-- Your tasks --
1 – Reproduce the hearing transcript from "51. Would you" to "with other departments.".
2 – Write the next part of the hearing transcript on incentives and farmer fraud, starting after its final sentence.


  50. That is not an unreasonable point for yourself but not necessarily for the department. The department has been here before foot and mouth and with joined up Government I would have thought surely you must have heard that other departments were offering incentives?
  (Mr Bender) I was aware they were. I was not aware the department or the IB had not considered it in the past. I suspect there are differences between behaviours in farming communities and behaviours in urban communities or rural communities as far as benefits. That is a suspicion but, I agree, it is something we should look into.

  51. Would you just clarify for me what those differences are then between farmers and people in urban and rural communities?
  (Mr Bender) My suspicion is that there is less sympathy in the rural community for a farmer who is being fraudulent but that is a suspicion and I accept your point, Mr Davidson, that this is an issue we should look into in dialogue with other departments.

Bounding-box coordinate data
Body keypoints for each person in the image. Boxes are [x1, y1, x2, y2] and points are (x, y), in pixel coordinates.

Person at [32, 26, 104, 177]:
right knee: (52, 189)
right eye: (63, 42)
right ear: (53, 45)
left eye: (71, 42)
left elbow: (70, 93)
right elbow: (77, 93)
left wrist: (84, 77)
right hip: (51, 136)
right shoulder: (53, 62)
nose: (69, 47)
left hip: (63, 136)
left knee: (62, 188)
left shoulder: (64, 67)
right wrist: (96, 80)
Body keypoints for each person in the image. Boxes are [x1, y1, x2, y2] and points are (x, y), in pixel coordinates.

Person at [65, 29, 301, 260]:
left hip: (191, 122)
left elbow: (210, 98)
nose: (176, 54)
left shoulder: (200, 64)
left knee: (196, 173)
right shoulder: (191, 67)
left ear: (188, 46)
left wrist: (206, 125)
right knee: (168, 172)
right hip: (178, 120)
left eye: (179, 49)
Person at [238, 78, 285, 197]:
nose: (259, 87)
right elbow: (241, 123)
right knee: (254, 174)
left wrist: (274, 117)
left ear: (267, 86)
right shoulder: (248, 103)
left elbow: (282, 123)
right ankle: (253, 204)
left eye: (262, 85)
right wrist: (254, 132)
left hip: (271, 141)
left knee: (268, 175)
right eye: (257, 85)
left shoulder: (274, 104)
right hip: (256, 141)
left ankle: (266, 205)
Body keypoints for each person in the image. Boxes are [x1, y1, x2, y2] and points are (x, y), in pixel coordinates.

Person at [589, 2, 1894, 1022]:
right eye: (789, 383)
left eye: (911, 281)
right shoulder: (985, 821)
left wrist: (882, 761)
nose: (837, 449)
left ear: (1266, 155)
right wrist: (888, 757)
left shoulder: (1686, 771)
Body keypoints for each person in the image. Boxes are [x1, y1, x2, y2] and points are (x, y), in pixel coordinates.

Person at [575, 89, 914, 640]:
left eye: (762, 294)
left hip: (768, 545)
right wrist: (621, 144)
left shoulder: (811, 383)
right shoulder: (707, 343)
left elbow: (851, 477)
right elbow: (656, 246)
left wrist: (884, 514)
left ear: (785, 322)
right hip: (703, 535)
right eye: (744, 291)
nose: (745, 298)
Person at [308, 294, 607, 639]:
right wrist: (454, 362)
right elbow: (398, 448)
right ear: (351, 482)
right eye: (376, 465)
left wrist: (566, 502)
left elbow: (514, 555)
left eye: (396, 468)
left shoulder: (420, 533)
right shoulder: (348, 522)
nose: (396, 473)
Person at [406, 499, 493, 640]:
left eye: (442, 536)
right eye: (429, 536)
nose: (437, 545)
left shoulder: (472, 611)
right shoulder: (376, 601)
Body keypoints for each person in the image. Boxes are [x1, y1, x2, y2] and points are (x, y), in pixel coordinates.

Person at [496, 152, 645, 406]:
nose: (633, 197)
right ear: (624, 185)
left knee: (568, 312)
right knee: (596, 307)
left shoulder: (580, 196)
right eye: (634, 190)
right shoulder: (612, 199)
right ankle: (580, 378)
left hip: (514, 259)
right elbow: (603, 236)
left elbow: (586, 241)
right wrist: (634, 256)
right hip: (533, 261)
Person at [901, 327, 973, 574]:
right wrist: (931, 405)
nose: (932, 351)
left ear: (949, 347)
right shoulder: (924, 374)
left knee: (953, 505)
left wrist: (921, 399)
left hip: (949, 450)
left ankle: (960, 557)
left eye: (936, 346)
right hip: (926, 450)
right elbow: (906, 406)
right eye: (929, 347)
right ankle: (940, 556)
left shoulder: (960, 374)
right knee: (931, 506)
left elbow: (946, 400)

-- Results for each task --
1 –
51. Would you just clarify for me what those differences are then between farmers and people in urban and rural communities?
  (Mr Bender) My suspicion is that there is less sympathy in the rural community for a farmer who is being fraudulent but that is a suspicion and I accept your point, Mr Davidson, that this is an issue we should look into in dialogue with other departments.

2 –
  52. So you think people in my community, which is an urban one, are basically sympathetic to people committing benefit fraud?
  (Mr Bender) I do not know.

  53. You have just said that they are likely to be less sympathetic in rural areas.
  (Mr Bender) I withdraw the comment.

  54. Very wise actually I think. The fact that you do not have clear views on this does tend to indicate to me that you really have not explored this question of fraud. Were you aware of the statements made by the judge at the time when Mr Bowden was sentenced to jail? Were any of you aware of the statements of the judge?
  (Mr Bender) Yes, at the time.

  55. In particularly his statement that "when one hears the extent to which the Common Agricultural Policy is used for cheating, one despairs". That sounds a bit harsh, does it not? It does tend to make you believe that there is a fair amount of this going on if a judge spots it and judges, while they lead relatively sheltered lives, presumably are relatively aware of what is going on in rural areas. You seem to be astonishingly complacent about fraud.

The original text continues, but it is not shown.